Sternekoch Vincent Kling verbindet in seinem Restaurant in Stuttgart seit Jahrzehnten regionale Küche und Haute Cuisine. Dabei müsse man sich seiner Kundschaft anpassen, sagte Vincent Klink im neuen SWR-Videopodcast "Zur Sache intensiv". Restaurants, die extrem ausgefallene Sachen machten - Schäumchen nur auf einem Baum drapiert - funktioniere vielleicht in New York, in Baden-Württemberg gäbe es die Gäste dafür aber vermutlich nicht. "Die Schwaben haben ein gutes Gefühl dafür, was Show und was echt ist," so Klink.
Deshalb wurde der 75 Jahre alte Koch, der unter anderem in einem Nobel-Restaurant in München gelernt hat, mit den Jahren immer rustikaler, ohne dabei Sorge um seinen Michelin-Stern zu haben. Immer mehr Speisen, die zur Sterneküche gezählt werden, habe er weggelassen: "Kaviar, Hummer, Gänseleber und Kaninchen - unter anderem auch wegen des Tierschutzes", erzählt Klink. Nun gebe es eben Rindsroulade oder Bratwurst auf höchstem Niveau. "Es gibt Leute, die kommen nur wegen dem Schweinekotelett von der Autobahn."
Wenn das Feine perfekt wird, wird es auch emotionslos
In der Sterneküche hat sich laut Klink ein ganz bestimmter Standard entwickelt, was unter "edel" verstanden wird. Das komme daher, dass viele andere kopierten, aus Sorge, ihren Stern wieder zu verlieren. "Mit diesem Standard quälen sie sich aber nur selbst, weil das von Michelin gar nicht so vorgesehen ist." Als Drei-Sterne-Restaurant könne man auch jederzeit etwas Traditionelles wie Kalbskopf machen, so Klink: "Man muss dem dann natürlich eine raffinierte Note dazugeben und kann das nicht einfach auf den Teller hauen", erklärt Klink. Selbst das einfache Butterbrot könne in der richtigen Qualität täglich schmecken, genauso wie Spaghetti.
Fein sei ein Restaurant nur, wenn die Kundschaft auch fein sei und nicht, weil es so viel Zauber mache. Klink, der in Schwäbisch Gmünd (Ostalbkreis) aufgewachsen ist, findet, dass ein Gastwirt auch immer eine lockere Stimmung schaffen sollte, die nicht zu steif ist. Genauso in der Küche: "Wenn man was Feines macht, neigt man dazu, es überfein zu machen.

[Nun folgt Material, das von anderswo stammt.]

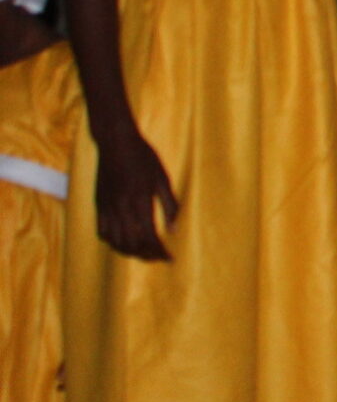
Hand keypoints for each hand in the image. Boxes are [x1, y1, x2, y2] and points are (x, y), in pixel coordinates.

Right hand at [93, 120, 177, 260]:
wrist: (115, 142)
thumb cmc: (144, 158)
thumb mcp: (163, 179)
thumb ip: (170, 206)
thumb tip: (174, 231)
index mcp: (140, 201)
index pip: (149, 237)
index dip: (159, 252)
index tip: (169, 258)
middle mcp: (121, 208)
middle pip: (132, 244)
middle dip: (147, 255)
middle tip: (159, 257)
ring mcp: (107, 207)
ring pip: (115, 241)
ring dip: (130, 252)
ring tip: (144, 253)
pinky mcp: (98, 204)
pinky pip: (102, 232)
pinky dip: (113, 242)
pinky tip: (124, 241)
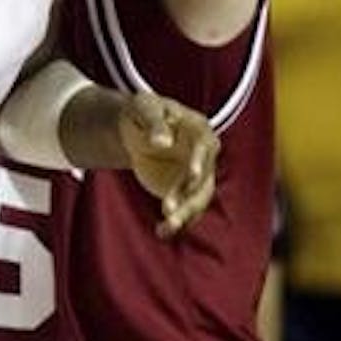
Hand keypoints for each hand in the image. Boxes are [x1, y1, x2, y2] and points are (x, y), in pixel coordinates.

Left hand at [116, 93, 219, 237]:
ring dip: (184, 215)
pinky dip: (175, 222)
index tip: (190, 175)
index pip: (204, 146)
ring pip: (197, 199)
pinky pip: (186, 209)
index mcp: (199, 129)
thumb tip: (162, 142)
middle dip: (188, 196)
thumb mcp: (144, 108)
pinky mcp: (185, 191)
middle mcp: (204, 155)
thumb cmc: (142, 112)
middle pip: (203, 179)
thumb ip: (154, 124)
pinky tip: (162, 232)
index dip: (198, 161)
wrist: (136, 129)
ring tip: (166, 227)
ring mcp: (197, 175)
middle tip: (169, 209)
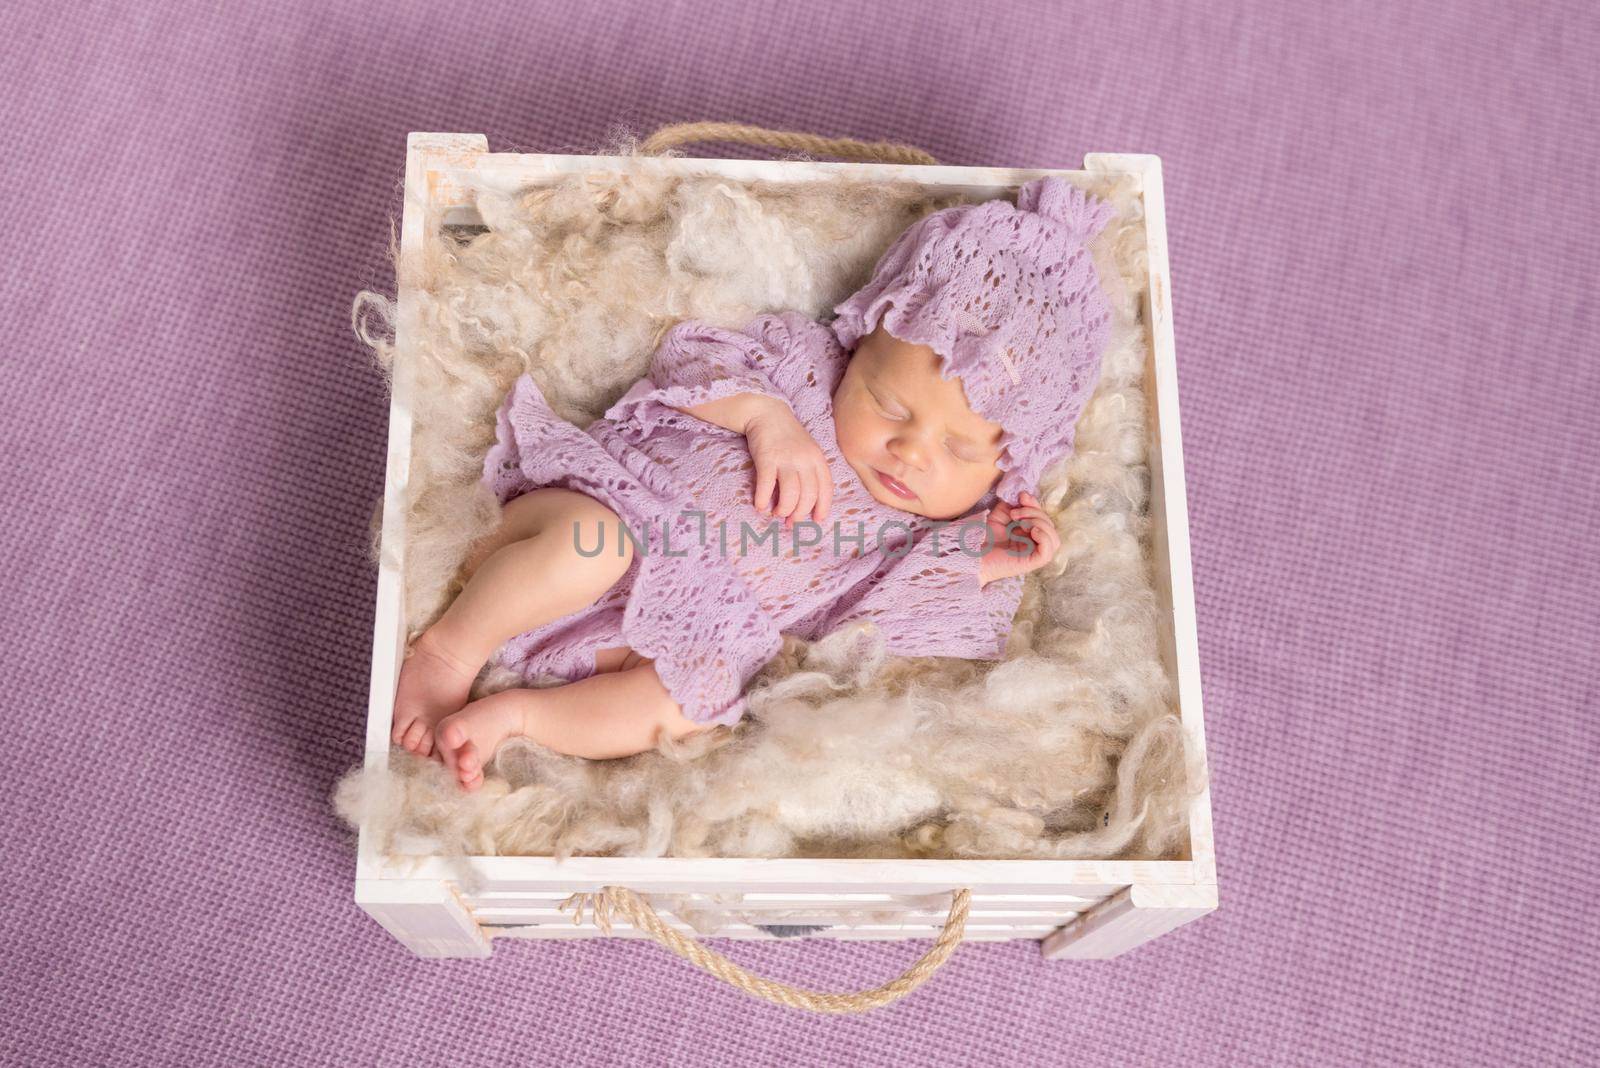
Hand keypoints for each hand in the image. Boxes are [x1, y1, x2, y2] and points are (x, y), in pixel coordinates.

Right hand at [743, 407, 832, 525]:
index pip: (826, 488)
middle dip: (799, 514)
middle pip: (808, 495)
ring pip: (790, 494)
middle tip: (790, 522)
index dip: (823, 507)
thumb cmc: (787, 436)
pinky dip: (763, 500)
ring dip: (783, 510)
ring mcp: (786, 459)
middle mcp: (805, 459)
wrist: (766, 412)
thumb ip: (811, 471)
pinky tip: (760, 506)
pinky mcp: (767, 458)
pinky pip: (767, 486)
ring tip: (776, 513)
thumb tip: (807, 502)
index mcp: (818, 458)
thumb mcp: (808, 450)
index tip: (816, 521)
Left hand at [977, 492, 1059, 584]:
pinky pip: (1048, 552)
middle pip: (1049, 525)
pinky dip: (1044, 538)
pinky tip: (1032, 531)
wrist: (970, 554)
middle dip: (1034, 512)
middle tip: (1014, 513)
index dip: (1035, 504)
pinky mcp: (1031, 563)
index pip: (1042, 517)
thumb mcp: (999, 516)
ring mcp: (1033, 554)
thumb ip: (1011, 505)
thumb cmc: (983, 538)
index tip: (1021, 496)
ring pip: (1053, 538)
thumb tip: (1023, 494)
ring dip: (1040, 524)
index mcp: (1028, 534)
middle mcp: (1033, 544)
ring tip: (1021, 522)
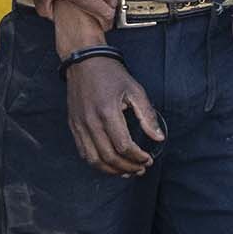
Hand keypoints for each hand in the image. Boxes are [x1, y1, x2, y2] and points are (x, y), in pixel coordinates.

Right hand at [65, 55, 164, 177]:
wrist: (84, 62)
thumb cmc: (111, 74)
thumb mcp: (135, 90)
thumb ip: (147, 115)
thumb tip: (158, 138)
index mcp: (108, 111)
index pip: (124, 146)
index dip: (138, 157)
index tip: (148, 159)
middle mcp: (91, 121)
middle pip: (109, 157)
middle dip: (128, 167)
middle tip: (141, 168)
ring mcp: (80, 125)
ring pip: (94, 160)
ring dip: (112, 170)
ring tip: (127, 171)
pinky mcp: (74, 126)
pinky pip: (84, 153)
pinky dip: (98, 163)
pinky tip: (110, 164)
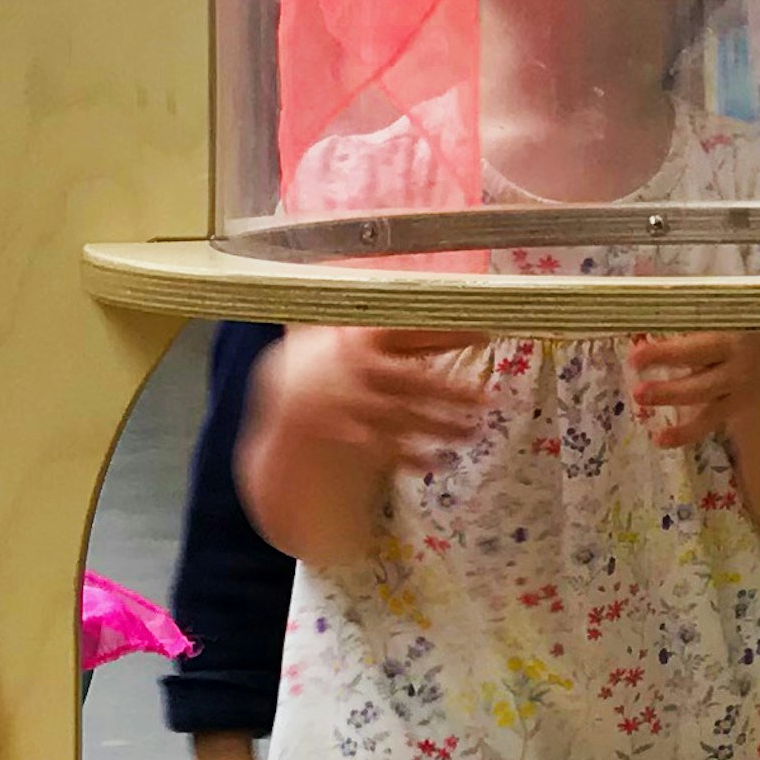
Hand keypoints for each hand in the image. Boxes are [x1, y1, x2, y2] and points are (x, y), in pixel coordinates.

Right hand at [269, 327, 491, 475]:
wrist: (271, 398)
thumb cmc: (315, 358)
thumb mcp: (338, 331)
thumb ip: (375, 325)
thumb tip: (420, 297)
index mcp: (356, 337)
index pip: (412, 332)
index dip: (451, 333)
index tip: (486, 335)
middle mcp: (354, 370)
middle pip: (414, 382)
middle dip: (452, 393)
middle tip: (488, 400)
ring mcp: (349, 404)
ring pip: (404, 418)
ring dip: (441, 428)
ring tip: (474, 434)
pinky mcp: (344, 433)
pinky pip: (383, 448)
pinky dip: (411, 457)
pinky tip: (438, 462)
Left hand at [626, 331, 757, 451]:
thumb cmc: (742, 334)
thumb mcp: (728, 321)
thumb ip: (696, 322)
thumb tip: (649, 315)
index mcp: (735, 332)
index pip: (699, 337)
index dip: (669, 348)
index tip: (637, 353)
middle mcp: (738, 360)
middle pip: (700, 365)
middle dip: (668, 368)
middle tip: (637, 378)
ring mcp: (738, 387)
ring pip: (702, 395)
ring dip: (671, 396)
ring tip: (640, 397)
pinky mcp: (735, 409)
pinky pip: (709, 421)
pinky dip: (685, 432)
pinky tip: (661, 439)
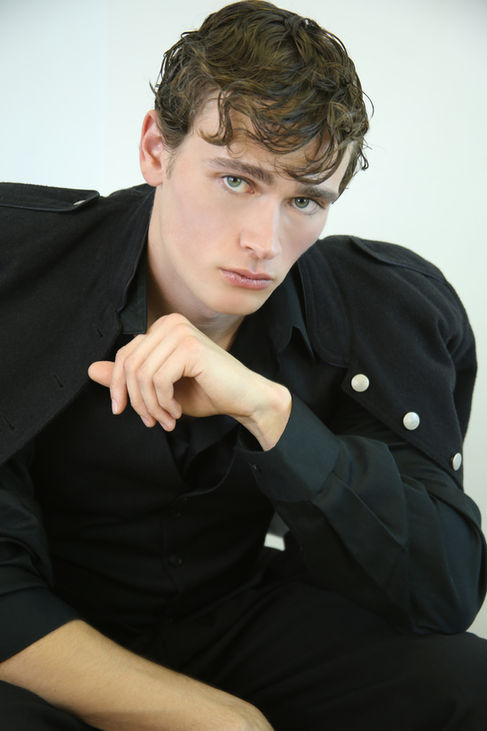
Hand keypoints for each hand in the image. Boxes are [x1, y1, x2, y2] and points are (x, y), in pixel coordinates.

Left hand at [88, 313, 290, 449]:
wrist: (244, 398)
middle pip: (129, 365)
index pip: (124, 355)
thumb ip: (129, 378)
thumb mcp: (159, 388)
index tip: (124, 411)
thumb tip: (91, 370)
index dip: (118, 387)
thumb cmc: (207, 392)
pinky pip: (158, 380)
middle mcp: (170, 323)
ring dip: (151, 406)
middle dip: (136, 400)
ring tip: (167, 419)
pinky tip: (177, 412)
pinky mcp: (189, 347)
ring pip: (142, 375)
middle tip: (151, 421)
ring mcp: (180, 332)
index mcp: (162, 327)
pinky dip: (164, 403)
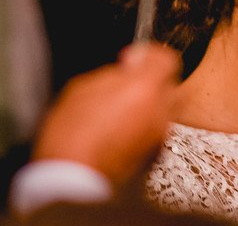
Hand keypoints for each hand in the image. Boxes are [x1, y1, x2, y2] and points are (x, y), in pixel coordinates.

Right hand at [32, 42, 181, 187]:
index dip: (147, 57)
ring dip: (144, 106)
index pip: (166, 59)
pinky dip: (140, 127)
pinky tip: (116, 132)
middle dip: (147, 83)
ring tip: (114, 113)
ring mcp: (158, 135)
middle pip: (166, 85)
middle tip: (121, 87)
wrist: (72, 180)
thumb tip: (127, 70)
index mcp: (143, 88)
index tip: (132, 61)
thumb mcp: (83, 87)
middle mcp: (159, 112)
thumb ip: (112, 74)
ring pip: (160, 109)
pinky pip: (153, 130)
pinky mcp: (153, 156)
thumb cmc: (71, 135)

Und dann wird es perfekt, aber es wird kalt - die Emotion nimmt ab." Deshalb sei die Mischung mit etwas Derbem genau das Richtige. Aber Kundschaft, die zu viel "Rambazamba" wolle, mache den Spitzenkoch-Job natürlich auch nicht leicht.
Klink über Qualität: Spätestens das Aufstoßen zeigt die Wahrheit
Das Derbe und Feine hat sich bei Vincent Klink immer wieder im Leben verwoben: durch die Koch-Laufbahn, weil es der Vater so wollte - und die Liebe zur Küche, die er dann durch seine Frau erst so richtig fand. Oder im Schwäbischen, das, wie Klink findet, nicht nur direkt und derb sein kann, sondern auch feine freundliche Schlupflöcher bietet. Das Derbe hört für Vincent Klink nur beim Knoblauch auf. Den liebe er so gar nicht, außer, wenn alle ihn zusammen essen. "Denn spätestens das Aufstoßen zeigt die Wahrheit", wenn es um die Qualität von Lebensmitteln gehe.